My sister – who Peanut has almost always belonged to – decided on the latter. It was incredibly hard, and yet, eerily simple in what technically had to happen. *I wanted to look up the chemical they used, but I can’t look at that right now. We just pet him and cuddled him and they injected it, whatever it was, and then, they take him away.
I am really rather exhausted by standing at the edges of life and watching those I love exit, all the while thoughts of what might yet be for me are quicksilver in my hands. I am sorry and worn out and I know that I have to keep moving.
It is okay. It is awful. It is okay. There’s a flower I hold whose petals I keep turning and plucking to end up with a final word and there’s always one more to pull. It is awful. It is okay. It is awful. It is…
So, back to reality. Job situation looks ever more dire. This dude from the internet who thinks I’m pretty may or may not think anything else.
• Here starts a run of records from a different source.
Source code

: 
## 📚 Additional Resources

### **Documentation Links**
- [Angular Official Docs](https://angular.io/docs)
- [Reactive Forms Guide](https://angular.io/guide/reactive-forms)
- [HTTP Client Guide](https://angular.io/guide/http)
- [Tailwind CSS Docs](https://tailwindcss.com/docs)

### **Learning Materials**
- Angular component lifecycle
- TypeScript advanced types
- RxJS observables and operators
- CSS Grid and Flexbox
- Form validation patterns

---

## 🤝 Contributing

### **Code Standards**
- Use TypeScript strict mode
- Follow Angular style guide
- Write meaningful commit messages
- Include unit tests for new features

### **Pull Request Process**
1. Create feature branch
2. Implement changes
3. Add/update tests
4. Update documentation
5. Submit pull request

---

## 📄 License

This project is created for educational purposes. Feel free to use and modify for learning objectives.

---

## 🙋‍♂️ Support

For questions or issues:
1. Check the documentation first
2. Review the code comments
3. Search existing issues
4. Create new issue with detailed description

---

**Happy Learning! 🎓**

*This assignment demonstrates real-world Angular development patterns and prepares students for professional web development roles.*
I have messes to clean up, diets to reconstruct, water to drink, stories to write and read. I take it all with me, the grief and the memories, and the to-do lists, and trundle forth.
Someday, though, someday, we’ll have ourselves a back porch and a long chair that fits both of us. You can lean back in it. We won’t have to move forward or back. We’ll just sit there and hear that one breeze that can only move on that one day and think of nothing but now cool and nice it is.